═════ Provided text ═════

Document Type

Article

Publication Date

1-1-1996

Comments

This article has been peer reviewed. It was published in: Infectious diseases in obstetrics and gynecology

Volume 4, Issue 2, 1996, Pages 71-76.

The published version is available at DOI: 10.1155/S1064744996000166. Copyright © Hindawi

Abstract

OBJECTIVE: The objective of this study was to compare the cost-effectiveness of 3 strategies of serologic enzyme-linked immunosorbent assay (ELISA) testing and post-exposure varicella zoster immune globulin (VZIG) prophylaxis for the prevention of maternal varicella pneumonia during pregnancy in patients with negative or uncertain histories of varicella infection.

METHODS: A decision tree was constructed to compare the following strategies: 1) routine serologic testing for varicella immunity followed by targeted post-exposure VZIG prophylaxis, 2) post-exposure serologic testing followed by targeted VZIG prophylaxis, and 3) untargeted post-exposure VZIG administration. The probabilities for the model were obtained from the medical literature and supplemented by expert opinion. The costs were obtained by a review of inpatient hospitalizations for varicella pneumonia. All costs were converted to 1995 dollars.

RESULTS: Routine serologic testing followed by targeted post-exposure VZIG prophylaxis was the most costly strategy ($37.22/person), with no demonstrable increase in benefit compared with the other 2 strategies. The disutility of this strategy compared with the others was stable across a wide range of values for the probabilities and costs utilized in the sensitivity analysis. We were unable to differentiate between the cost-effectiveness of the other 2 strategies.

CONCLUSIONS: Routine serologic testing for varicella immunity in patients with negative or uncertain histories of varicella infection should not be performed. The remaining options of screening and prophylaxis appear to be reasonable alternatives for dealing with varicella exposures.

═════ Data supplied ═════

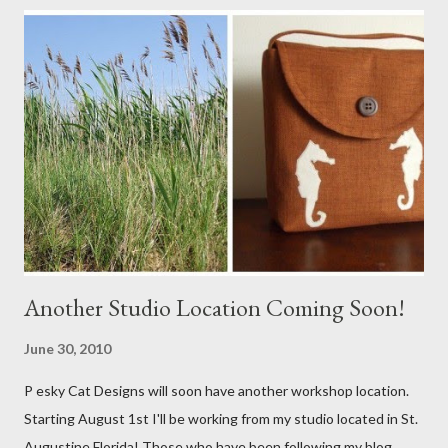
Another Studio Location Coming Soon!
June 30, 2010
P esky Cat Designs will soon have another workshop location.
Starting August 1st I'll be working from my studio located in St.
Augustine Florida! Those who have been following my blog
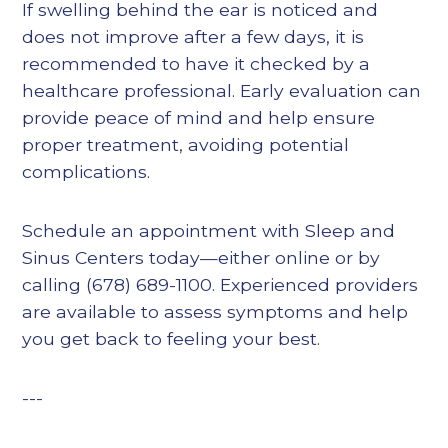
If swelling behind the ear is noticed and
does not improve after a few days, it is
recommended to have it checked by a
healthcare professional. Early evaluation can
provide peace of mind and help ensure
proper treatment, avoiding potential
complications.
Schedule an appointment with Sleep and
Sinus Centers today—either online or by
calling (678) 689-1100. Experienced providers
are available to assess symptoms and help
you get back to feeling your best.
---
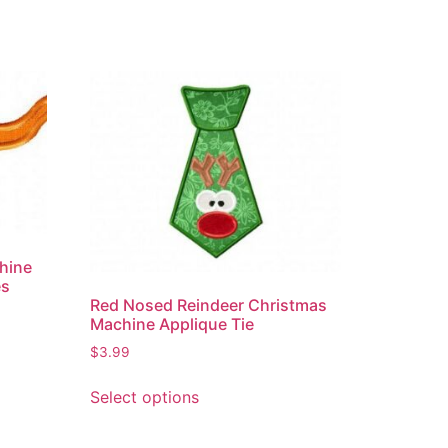
hine
es
Red Nosed Reindeer Christmas
Machine Applique Tie
$
3.99
Select options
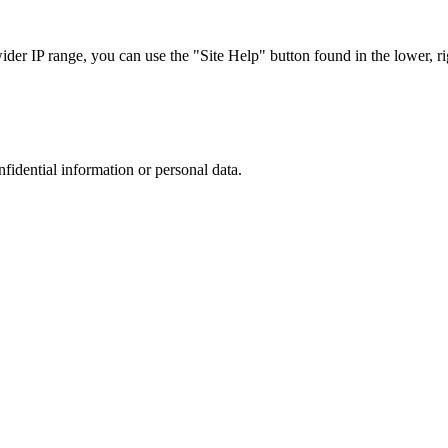
r IP range, you can use the "Site Help" button found in the lower, rig
nfidential information or personal data.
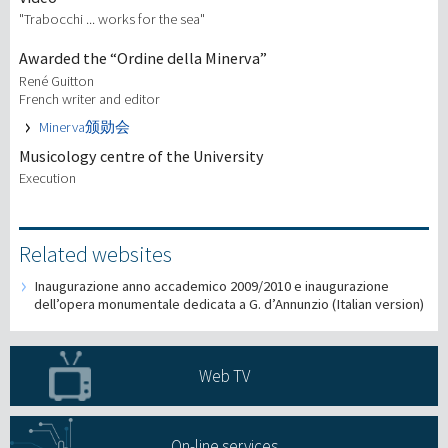
"Trabocchi ... works for the sea"
Awarded the “Ordine della Minerva”
René Guitton
French writer and editor
Minerva颁勋会
Musicology centre of the University
Execution
Related websites
Inaugurazione anno accademico 2009/2010 e inaugurazione
dell’opera monumentale dedicata a G. d’Annunzio (Italian version)
Web TV
On-line services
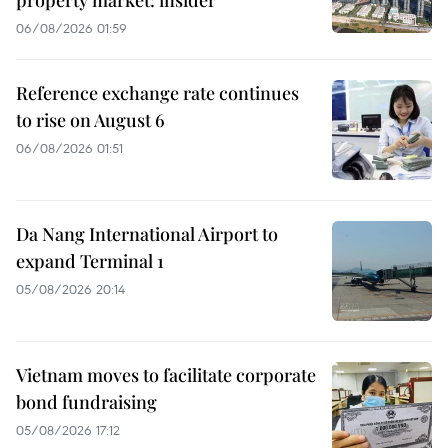
06/08/2026 01:59
Reference exchange rate continues
to rise on August 6
06/08/2026 01:51
Da Nang International Airport to
expand Terminal 1
05/08/2026 20:14
Vietnam moves to facilitate corporate
bond fundraising
05/08/2026 17:12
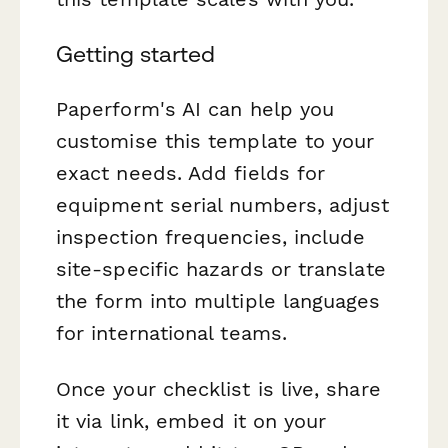
Getting started
Paperform's AI can help you
customise this template to your
exact needs. Add fields for
equipment serial numbers, adjust
inspection frequencies, include
site-specific hazards or translate
the form into multiple languages
for international teams.
Once your checklist is live, share
it via link, embed it on your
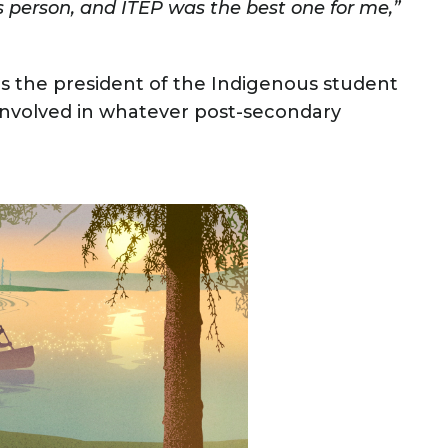
 person, and ITEP was the best one for me,”
S as the president of the Indigenous student
involved in whatever post-secondary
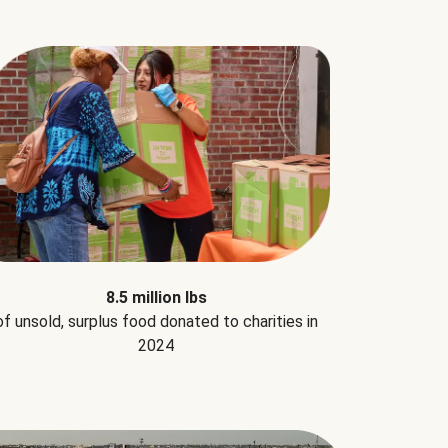
8.5 million lbs
of unsold, surplus food donated to charities in
2024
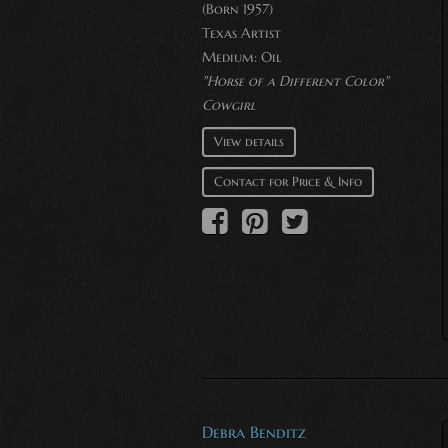
(Born 1957)
Texas Artist
Medium:
Oil
"Horse of a Different Color"
Cowgirl
View details
Contact for Price & Info
Debra Benditz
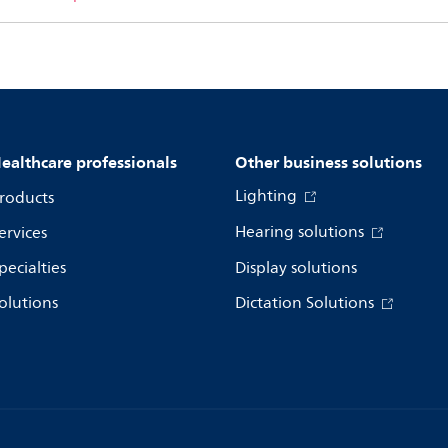
ealthcare professionals
Other business solutions
Lighting
roducts
Hearing solutions
ervices
pecialties
Display solutions
olutions
Dictation Solutions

═════

Things to do:
[a] Could you repeat the varicella abstract between "Document Type" and "1996, Pages 71-76.", inclusive, word for word?
[b] Does the varicella abstract support each statement below? Answer yes or no for each, quoting the words that decide it.
(i) All costs in the study were converted to 1995 dollars.
(ii) The study found untargeted post-exposure VZIG administration more cost-effective than post-exposure serologic testing.
(iii) The probabilities for the model came only from the medical literature.
[c] Answer these from the varicella abstract:
(i) In which journal was the article published?
(ii) What was the per-person cost of the most costly strategy?
(iii) How were the costs for the study obtained?

Answers by item:
[a]
Document Type

Article

Publication Date

1-1-1996

Comments

This article has been peer reviewed. It was published in: Infectious diseases in obstetrics and gynecology

Volume 4, Issue 2, 1996, Pages 71-76.

[b]
(i) Yes: "All costs were converted to 1995 dollars."
(ii) No: "We were unable to differentiate between the cost-effectiveness of the other 2 strategies."
(iii) No: "The probabilities for the model were obtained from the medical literature and supplemented by expert opinion."

[c]
(i) Infectious diseases in obstetrics and gynecology
(ii) $37.22/person
(iii) By a review of inpatient hospitalizations for varicella pneumonia